**Task objective**
Every record must be copied exactly, except that pictures are dropped.

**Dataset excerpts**
- - - - -
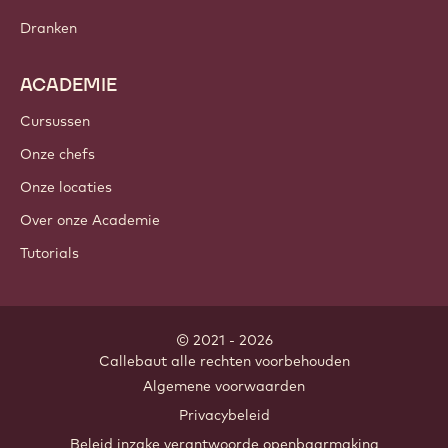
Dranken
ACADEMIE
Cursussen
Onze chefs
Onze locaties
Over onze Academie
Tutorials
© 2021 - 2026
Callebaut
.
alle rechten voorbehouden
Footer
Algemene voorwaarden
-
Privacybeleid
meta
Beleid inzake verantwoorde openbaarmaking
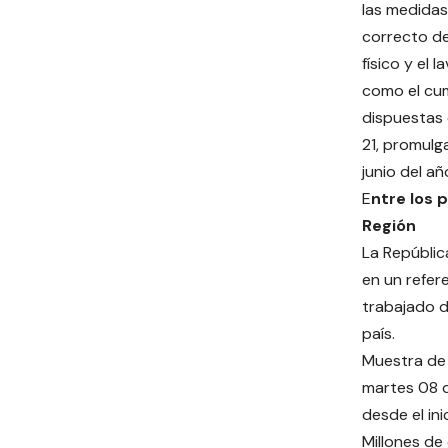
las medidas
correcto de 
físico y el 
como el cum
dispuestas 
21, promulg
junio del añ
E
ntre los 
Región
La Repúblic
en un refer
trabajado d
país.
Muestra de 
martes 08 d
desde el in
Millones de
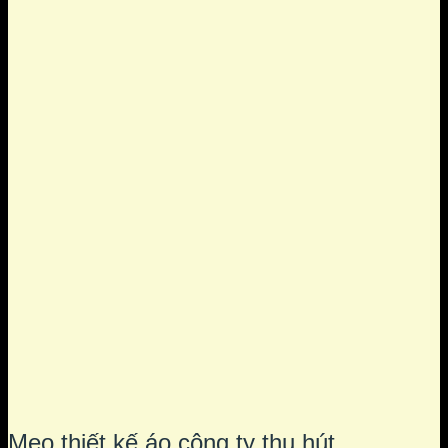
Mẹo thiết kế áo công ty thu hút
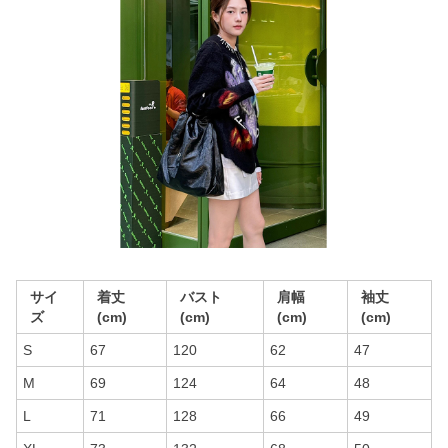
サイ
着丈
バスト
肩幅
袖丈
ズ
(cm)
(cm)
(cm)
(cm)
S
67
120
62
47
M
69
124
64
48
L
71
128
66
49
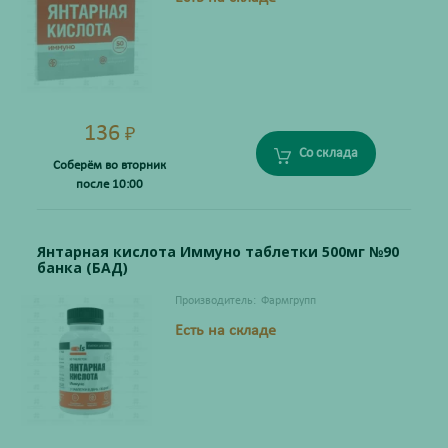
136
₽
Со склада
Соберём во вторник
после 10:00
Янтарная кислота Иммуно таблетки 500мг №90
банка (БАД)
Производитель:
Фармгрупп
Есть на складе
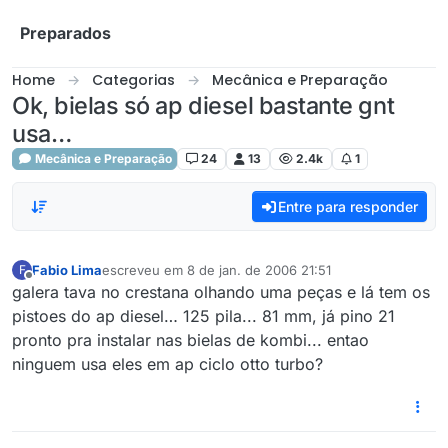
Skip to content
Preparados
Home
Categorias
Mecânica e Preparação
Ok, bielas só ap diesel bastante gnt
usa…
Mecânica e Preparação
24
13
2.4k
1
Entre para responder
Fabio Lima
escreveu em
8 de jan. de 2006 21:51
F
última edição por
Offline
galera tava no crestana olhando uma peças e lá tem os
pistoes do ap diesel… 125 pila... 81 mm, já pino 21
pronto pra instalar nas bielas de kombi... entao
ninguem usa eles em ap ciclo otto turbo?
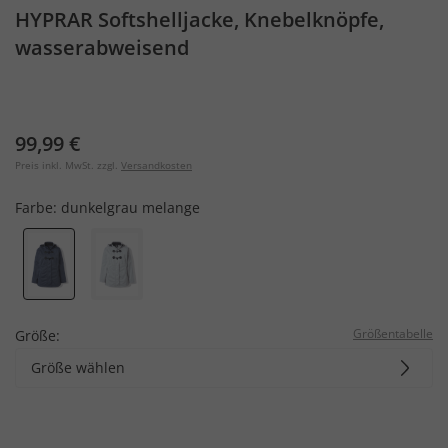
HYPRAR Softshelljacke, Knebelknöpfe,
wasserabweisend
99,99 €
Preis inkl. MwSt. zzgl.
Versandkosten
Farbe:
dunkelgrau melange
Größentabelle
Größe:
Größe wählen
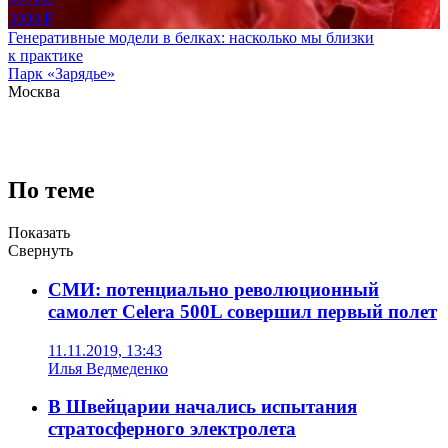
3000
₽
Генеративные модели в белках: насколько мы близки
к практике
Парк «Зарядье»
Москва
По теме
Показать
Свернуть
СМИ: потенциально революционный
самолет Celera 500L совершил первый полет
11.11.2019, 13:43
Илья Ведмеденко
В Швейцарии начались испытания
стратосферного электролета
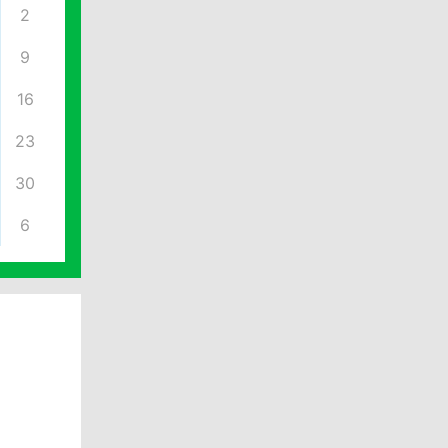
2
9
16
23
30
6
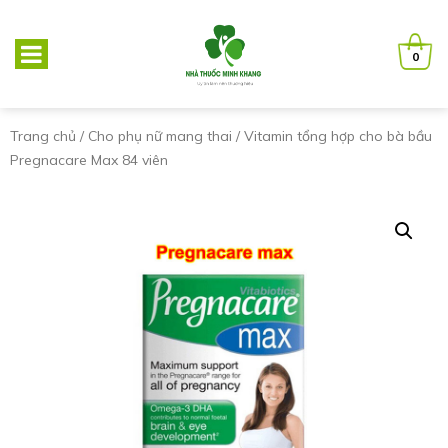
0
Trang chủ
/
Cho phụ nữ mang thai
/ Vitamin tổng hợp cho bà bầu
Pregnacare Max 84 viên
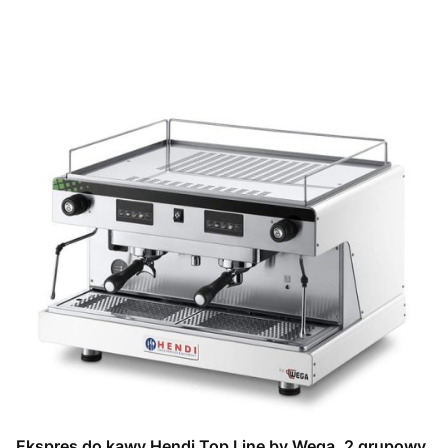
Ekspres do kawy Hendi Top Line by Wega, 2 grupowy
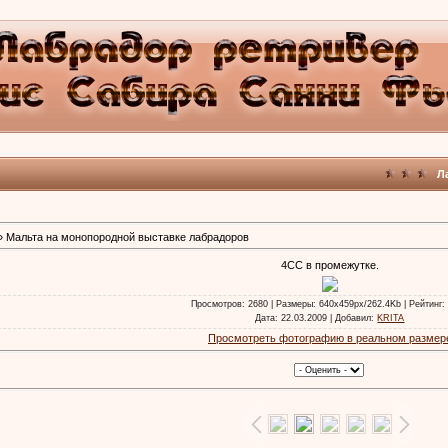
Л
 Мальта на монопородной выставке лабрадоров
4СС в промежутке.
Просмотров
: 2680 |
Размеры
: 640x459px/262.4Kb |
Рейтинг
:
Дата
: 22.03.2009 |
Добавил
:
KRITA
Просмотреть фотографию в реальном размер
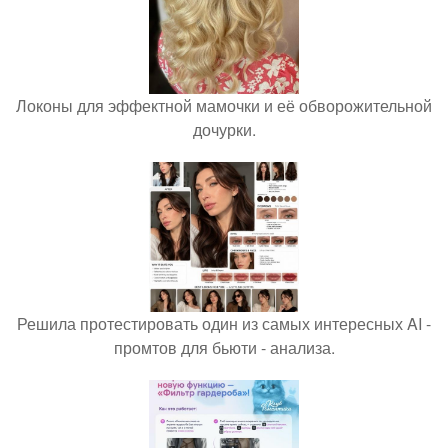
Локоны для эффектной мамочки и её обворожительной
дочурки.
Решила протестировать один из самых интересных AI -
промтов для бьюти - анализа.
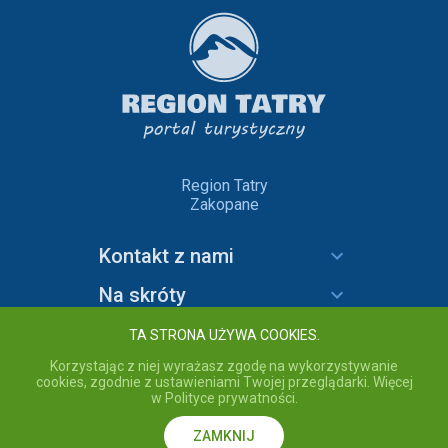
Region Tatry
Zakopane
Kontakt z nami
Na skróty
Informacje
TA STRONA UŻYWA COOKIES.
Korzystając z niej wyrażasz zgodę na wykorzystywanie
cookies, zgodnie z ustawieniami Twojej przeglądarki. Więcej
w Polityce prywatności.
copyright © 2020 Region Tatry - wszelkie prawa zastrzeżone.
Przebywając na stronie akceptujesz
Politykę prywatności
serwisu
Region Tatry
- - - - -
**Response for this exercise**
Dranken
ACADEMIE
Cursussen
Onze chefs
Onze locaties
Over onze Academie
Tutorials
© 2021 - 2026
Callebaut
.
alle rechten voorbehouden
Footer
Algemene voorwaarden
-
Privacybeleid
meta
Beleid inzake verantwoorde openbaarmaking
las medidas
correcto de 
físico y el 
como el cum
dispuestas 
21, promulg
junio del añ
E
ntre los 
Región
La Repúblic
en un refer
trabajado d
país.
Muestra de 
martes 08 d
desde el in
Millones de
Mẹo thiết kế áo công ty thu hút
サイ
着丈
バスト
肩幅
袖丈
ズ
(cm)
(cm)
(cm)
(cm)
S
67
120
62
47
M
69
124
64
48
L
71
128
66
49
136
₽
Со склада
Соберём во вторник
после 10:00
Янтарная кислота Иммуно таблетки 500мг №90
банка (БАД)
Производитель:
Фармгрупп
Есть на складе
Skip to content
Preparados
Home
Categorias
Mecânica e Preparação
Ok, bielas só ap diesel bastante gnt
usa…
Mecânica e Preparação
24
13
2.4k
1
Entre para responder
Fabio Lima
escreveu em
8 de jan. de 2006 21:51
F
última edição por
Offline
galera tava no crestana olhando uma peças e lá tem os
pistoes do ap diesel… 125 pila... 81 mm, já pino 21
pronto pra instalar nas bielas de kombi... entao
ninguem usa eles em ap ciclo otto turbo?
HYPRAR Softshelljacke, Knebelknöpfe,
wasserabweisend
99,99 €
Preis inkl. MwSt. zzgl.
Versandkosten
Farbe:
dunkelgrau melange
Größentabelle
Größe:
Größe wählen
3000
₽
Генеративные модели в белках: насколько мы близки
к практике
Парк «Зарядье»
Москва
По теме
Показать
Свернуть
СМИ: потенциально революционный
самолет Celera 500L совершил первый полет
11.11.2019, 13:43
Илья Ведмеденко
В Швейцарии начались испытания
стратосферного электролета
2
9
16
23
30
6
0
Trang chủ
/
Cho phụ nữ mang thai
/ Vitamin tổng hợp cho bà bầu
Pregnacare Max 84 viên
Ekspres do kawy Hendi Top Line by Wega, 2 grupowy
Л
 Мальта на монопородной выставке лабрадоров
4СС в промежутке.
Просмотров
: 2680 |
Размеры
: 640x459px/262.4Kb |
Рейтинг
:
Дата
: 22.03.2009 |
Добавил
:
KRITA
Просмотреть фотографию в реальном размер
Локоны для эффектной мамочки и её обворожительной
дочурки.
Решила протестировать один из самых интересных AI -
промтов для бьюти - анализа.
Region Tatry
Zakopane
Kontakt z nami
Na skróty
Informacje
TA STRONA UŻYWA COOKIES.
Korzystając z niej wyrażasz zgodę na wykorzystywanie
cookies, zgodnie z ustawieniami Twojej przeglądarki. Więcej
w Polityce prywatności.
copyright © 2020 Region Tatry - wszelkie prawa zastrzeżone.
Przebywając na stronie akceptujesz
Politykę prywatności
serwisu
Region Tatry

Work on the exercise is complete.